K-State Olathe specializes in food safety and food security, animal health and adult education. According to K-State Today, it also collaborates with K-12 schools in the Greater Kansas City area on programs focused on science, technology, engineering and mathematics.
Within the last five years, the Olathe campus has also introduced a master’s degree in the field industrial and manufacturing systems engineering. In addition, it is making progress toward developing an industrial and manufacturing systems engineering entrepreneurship course.

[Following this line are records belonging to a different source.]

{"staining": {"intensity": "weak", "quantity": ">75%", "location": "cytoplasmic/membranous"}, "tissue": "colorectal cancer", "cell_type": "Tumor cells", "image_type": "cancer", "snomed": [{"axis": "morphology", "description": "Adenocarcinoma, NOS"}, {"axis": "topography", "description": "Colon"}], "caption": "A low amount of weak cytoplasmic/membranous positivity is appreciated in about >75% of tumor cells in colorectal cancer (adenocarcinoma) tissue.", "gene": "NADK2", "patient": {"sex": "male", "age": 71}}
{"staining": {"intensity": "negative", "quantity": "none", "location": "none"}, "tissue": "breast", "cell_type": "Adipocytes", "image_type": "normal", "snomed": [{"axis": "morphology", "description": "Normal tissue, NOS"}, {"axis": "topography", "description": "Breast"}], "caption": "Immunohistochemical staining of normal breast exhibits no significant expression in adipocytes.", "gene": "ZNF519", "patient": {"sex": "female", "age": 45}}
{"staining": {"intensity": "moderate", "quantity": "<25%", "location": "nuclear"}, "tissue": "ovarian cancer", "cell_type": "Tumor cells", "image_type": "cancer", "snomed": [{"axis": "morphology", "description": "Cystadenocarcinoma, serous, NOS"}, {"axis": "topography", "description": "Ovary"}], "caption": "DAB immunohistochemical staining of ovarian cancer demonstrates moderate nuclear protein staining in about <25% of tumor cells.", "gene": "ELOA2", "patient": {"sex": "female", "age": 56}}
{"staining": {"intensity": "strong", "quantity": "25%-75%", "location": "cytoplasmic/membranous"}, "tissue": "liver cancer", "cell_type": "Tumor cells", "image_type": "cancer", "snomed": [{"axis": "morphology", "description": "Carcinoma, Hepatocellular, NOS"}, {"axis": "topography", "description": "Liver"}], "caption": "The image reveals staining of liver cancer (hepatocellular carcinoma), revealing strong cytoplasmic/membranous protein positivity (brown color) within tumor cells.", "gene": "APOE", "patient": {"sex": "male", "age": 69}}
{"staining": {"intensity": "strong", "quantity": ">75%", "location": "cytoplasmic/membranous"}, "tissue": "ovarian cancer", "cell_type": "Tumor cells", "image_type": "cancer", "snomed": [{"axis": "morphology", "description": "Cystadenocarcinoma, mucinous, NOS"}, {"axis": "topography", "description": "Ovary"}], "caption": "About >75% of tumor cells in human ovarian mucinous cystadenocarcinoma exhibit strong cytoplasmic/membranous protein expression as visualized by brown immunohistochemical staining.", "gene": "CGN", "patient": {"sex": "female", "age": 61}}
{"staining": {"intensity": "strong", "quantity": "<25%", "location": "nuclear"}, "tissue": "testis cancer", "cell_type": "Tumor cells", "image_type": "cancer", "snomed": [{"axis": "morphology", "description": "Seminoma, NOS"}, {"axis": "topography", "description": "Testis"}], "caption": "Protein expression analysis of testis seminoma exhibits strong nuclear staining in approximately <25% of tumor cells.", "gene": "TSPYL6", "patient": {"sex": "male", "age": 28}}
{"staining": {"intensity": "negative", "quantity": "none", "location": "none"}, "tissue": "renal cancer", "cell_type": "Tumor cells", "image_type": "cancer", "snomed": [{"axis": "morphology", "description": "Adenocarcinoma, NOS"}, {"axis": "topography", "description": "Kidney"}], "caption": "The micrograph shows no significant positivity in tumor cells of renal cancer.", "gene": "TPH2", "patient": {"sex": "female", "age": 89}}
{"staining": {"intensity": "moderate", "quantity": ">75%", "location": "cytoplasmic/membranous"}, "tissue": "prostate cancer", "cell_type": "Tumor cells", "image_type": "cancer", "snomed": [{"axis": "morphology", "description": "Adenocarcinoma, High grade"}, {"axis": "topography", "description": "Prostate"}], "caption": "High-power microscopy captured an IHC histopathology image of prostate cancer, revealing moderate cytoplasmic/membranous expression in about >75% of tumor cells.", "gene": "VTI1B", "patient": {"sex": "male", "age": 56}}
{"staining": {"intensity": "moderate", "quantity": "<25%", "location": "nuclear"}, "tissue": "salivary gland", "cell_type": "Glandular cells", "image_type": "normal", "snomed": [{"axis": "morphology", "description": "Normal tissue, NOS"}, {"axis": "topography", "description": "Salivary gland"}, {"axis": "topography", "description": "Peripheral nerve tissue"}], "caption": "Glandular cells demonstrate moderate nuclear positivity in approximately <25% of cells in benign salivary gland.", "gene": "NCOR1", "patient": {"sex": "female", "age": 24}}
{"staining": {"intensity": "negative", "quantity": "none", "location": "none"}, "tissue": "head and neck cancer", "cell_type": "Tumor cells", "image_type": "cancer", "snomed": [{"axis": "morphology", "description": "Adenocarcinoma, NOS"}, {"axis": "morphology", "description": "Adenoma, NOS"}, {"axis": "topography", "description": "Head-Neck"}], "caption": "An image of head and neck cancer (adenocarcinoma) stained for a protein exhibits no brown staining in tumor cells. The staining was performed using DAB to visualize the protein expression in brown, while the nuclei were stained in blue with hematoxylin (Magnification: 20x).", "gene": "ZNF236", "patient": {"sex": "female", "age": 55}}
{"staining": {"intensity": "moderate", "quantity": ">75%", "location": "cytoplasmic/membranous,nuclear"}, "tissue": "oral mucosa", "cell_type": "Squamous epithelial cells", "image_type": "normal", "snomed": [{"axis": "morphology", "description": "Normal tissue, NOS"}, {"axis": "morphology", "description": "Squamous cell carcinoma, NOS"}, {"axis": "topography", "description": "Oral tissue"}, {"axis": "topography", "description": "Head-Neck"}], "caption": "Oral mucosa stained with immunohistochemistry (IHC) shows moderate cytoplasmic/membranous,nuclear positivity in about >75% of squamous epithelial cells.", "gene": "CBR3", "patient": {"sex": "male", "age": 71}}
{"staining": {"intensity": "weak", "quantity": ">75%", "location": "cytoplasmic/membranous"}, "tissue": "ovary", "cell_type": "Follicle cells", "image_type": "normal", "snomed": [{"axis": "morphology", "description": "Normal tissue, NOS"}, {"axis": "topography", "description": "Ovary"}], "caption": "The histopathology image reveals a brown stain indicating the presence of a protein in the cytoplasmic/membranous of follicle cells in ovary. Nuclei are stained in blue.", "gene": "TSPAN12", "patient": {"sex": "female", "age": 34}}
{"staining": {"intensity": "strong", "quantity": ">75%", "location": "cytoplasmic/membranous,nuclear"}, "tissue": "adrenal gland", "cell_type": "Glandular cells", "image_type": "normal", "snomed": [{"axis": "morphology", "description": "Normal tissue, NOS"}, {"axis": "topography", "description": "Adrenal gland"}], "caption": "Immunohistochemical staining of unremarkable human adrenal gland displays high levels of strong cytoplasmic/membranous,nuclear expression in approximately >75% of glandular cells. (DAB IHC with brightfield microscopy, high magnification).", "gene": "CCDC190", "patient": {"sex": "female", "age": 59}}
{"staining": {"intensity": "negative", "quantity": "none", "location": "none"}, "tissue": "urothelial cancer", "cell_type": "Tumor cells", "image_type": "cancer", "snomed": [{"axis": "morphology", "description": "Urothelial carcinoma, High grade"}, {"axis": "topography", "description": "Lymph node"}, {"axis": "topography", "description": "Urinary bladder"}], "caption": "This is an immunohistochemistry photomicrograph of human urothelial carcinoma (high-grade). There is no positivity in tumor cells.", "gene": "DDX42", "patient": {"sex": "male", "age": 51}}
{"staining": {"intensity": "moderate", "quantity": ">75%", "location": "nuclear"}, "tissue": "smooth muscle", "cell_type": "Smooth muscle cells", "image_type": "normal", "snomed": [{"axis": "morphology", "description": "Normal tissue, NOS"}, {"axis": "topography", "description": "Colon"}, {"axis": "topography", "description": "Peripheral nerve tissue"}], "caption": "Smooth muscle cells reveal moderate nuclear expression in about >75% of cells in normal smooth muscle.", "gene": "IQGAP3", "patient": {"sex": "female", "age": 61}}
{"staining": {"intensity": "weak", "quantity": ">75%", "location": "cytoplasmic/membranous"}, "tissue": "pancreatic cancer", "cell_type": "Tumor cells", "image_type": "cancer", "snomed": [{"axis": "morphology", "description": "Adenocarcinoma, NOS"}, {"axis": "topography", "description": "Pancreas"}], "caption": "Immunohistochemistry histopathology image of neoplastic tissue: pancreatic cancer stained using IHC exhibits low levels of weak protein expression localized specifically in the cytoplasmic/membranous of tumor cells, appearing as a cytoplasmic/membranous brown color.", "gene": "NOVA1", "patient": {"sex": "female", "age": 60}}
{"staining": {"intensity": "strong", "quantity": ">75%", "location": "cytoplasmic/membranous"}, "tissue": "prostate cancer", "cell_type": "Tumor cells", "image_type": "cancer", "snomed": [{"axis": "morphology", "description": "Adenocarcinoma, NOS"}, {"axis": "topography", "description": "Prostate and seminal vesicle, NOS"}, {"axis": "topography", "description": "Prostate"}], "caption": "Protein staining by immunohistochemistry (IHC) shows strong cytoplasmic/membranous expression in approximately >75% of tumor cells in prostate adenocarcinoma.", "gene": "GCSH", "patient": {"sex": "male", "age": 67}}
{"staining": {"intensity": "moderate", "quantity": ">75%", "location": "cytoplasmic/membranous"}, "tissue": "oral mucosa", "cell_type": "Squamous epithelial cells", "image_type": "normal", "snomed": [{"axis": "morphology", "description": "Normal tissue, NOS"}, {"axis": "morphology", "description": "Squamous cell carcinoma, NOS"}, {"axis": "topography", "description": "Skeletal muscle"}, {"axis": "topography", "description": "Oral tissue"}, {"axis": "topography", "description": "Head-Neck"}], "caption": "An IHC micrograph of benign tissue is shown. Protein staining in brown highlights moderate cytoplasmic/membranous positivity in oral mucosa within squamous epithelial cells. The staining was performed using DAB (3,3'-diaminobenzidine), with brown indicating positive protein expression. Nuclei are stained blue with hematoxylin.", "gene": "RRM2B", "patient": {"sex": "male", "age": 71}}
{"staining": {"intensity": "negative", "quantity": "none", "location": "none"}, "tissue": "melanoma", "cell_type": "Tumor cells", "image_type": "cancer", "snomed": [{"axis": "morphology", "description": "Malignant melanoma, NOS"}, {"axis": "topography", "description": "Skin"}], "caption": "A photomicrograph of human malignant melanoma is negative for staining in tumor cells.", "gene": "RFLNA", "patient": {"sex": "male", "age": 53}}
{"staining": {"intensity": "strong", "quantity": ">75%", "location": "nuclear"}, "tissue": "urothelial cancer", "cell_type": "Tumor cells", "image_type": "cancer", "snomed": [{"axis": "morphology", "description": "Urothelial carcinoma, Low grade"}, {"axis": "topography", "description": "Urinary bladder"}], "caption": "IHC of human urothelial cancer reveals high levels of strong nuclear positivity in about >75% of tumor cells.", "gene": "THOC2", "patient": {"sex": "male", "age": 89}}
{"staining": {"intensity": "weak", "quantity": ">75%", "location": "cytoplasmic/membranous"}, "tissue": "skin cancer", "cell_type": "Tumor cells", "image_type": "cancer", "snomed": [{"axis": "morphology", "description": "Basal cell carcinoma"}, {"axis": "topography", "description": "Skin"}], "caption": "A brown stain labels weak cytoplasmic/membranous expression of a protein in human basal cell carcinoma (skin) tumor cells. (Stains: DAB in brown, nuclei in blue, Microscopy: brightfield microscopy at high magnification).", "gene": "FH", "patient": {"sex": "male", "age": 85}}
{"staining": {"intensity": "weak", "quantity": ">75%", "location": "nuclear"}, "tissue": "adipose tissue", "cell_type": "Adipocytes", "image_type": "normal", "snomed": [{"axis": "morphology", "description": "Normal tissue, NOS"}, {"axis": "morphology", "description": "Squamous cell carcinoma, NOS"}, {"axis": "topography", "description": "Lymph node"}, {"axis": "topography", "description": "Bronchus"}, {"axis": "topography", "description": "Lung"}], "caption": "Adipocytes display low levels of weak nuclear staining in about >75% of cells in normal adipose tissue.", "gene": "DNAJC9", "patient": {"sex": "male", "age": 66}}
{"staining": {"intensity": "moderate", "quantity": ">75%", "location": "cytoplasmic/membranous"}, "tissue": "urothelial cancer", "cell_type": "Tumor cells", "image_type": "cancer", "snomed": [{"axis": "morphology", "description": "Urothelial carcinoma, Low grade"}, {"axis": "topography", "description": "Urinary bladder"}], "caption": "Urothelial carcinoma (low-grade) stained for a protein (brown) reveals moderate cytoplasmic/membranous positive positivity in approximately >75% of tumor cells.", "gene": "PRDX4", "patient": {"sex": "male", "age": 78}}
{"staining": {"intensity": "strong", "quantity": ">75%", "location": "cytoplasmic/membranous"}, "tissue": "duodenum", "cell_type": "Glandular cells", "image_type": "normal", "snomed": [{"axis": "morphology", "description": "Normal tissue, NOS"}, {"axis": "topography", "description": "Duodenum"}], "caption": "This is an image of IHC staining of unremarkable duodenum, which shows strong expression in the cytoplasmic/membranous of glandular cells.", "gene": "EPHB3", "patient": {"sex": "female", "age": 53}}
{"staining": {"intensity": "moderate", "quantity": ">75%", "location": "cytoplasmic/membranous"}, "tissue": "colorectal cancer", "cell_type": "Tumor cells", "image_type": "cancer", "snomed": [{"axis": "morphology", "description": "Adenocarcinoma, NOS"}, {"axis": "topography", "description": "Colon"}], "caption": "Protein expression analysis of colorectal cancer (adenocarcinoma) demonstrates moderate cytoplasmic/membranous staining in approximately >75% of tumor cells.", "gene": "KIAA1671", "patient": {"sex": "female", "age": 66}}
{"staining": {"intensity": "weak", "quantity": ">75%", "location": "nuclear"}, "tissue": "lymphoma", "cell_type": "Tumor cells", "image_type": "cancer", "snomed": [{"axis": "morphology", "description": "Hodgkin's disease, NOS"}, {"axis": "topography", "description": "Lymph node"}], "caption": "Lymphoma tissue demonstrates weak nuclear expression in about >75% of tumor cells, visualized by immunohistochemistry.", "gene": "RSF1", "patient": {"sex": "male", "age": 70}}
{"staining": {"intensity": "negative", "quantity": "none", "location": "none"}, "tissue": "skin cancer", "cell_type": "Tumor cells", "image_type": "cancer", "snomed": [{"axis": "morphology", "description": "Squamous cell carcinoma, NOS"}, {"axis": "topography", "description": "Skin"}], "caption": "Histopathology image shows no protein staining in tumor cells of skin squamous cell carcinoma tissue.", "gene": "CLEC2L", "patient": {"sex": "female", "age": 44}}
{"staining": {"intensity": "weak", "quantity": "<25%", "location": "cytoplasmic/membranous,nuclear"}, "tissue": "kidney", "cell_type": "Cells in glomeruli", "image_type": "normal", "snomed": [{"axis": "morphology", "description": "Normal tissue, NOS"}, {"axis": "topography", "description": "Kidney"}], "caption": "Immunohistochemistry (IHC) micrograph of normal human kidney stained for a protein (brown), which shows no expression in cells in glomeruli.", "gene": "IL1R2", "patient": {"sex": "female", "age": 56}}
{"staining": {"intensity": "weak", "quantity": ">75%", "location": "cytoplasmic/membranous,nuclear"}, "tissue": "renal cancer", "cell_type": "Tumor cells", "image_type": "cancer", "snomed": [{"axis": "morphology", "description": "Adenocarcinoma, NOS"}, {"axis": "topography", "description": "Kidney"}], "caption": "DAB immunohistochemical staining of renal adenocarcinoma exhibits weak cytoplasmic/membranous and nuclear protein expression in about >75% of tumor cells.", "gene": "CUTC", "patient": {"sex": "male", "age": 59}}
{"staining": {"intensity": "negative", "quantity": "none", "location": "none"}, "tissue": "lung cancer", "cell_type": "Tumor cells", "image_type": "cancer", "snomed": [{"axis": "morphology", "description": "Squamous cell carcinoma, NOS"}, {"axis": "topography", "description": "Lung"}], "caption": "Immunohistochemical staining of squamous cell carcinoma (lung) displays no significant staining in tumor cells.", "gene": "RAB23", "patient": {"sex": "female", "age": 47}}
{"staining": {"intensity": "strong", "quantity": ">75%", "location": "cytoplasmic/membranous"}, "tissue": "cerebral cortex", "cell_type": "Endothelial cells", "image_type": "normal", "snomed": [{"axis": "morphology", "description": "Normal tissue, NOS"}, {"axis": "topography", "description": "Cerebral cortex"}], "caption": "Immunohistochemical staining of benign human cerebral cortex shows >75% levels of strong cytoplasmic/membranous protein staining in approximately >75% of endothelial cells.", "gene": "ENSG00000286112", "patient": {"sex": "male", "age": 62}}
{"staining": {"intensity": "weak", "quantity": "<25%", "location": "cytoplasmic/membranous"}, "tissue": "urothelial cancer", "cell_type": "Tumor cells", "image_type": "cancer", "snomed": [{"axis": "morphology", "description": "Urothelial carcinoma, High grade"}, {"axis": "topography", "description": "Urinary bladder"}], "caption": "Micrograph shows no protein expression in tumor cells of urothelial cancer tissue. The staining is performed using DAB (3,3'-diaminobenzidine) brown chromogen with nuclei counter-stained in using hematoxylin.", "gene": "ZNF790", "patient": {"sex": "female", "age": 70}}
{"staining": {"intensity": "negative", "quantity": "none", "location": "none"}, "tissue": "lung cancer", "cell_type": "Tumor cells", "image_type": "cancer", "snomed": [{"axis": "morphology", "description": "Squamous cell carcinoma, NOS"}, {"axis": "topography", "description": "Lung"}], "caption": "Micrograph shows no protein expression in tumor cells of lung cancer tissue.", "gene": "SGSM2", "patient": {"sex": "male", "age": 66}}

K-State Olathe is the first higher education facility supported by a local tax, according to K-State Today. Dan Richardson, the institution’s dean and CEO until June 2013, worked with the Kansas Bioscience Park and the Johnson County Education Research Triangle on the one-eighth cent sales tax proposal that was used to fund building the Olathe campus. Taxpayers approved this measure in 2008, and according to K-State Today, “the ongoing tax support has made it equivalent to one of the nation’s largest endowments ever to a higher education public institution initiative.”
“Establishing the K-State Olathe campus was an unprecedented, monumental, undertaking made successful by the tremendous foresight and collaboration of academic, industry, community and governmental leaders past and present,” Richardson said to K-State Today. “It was a career highpoint to take part in the entire process of funding, building, and starting academic and research programs to develop the campus.”
Washington Post rankings recognize MHS academic successes
The Washington Post recently announced that for the eighth consecutive year, Manhattan High School would have a spot on its “America’s Most Challenging High School” list.
The Washington Post surveys and ranks approximately 22,000 high schools across the country every year. According to K-State Today, public schools are ranked according to the following ratio: number of Advanced Placement, International Baccalaureate and/or Cambridge tests taken by all students at the specific school and divided by the number of that same school’s graduating seniors.
According to the Little Apple Post, just over 1,925 schools made the Washington Post’s list — which amounts to only 9 percent of all the public schools in the U.S. Manhattan High School is actually one of only nine Kansas high schools on the list.
“I am incredibly proud of our students and staff for achieving this tremendous recognition for Manhattan High School,” Principal Greg Hoyt said to the Little Apple Post. “This accomplishment is not possible without students that are willing to step out and enroll in challenging courses, dedicated faculty members that take on the preparation of these rigorous courses, staff members that encourage students to accept the challenge, staff members that organize and prepare for the hundreds of exams that are administered, and parents that support their children throughout the process.”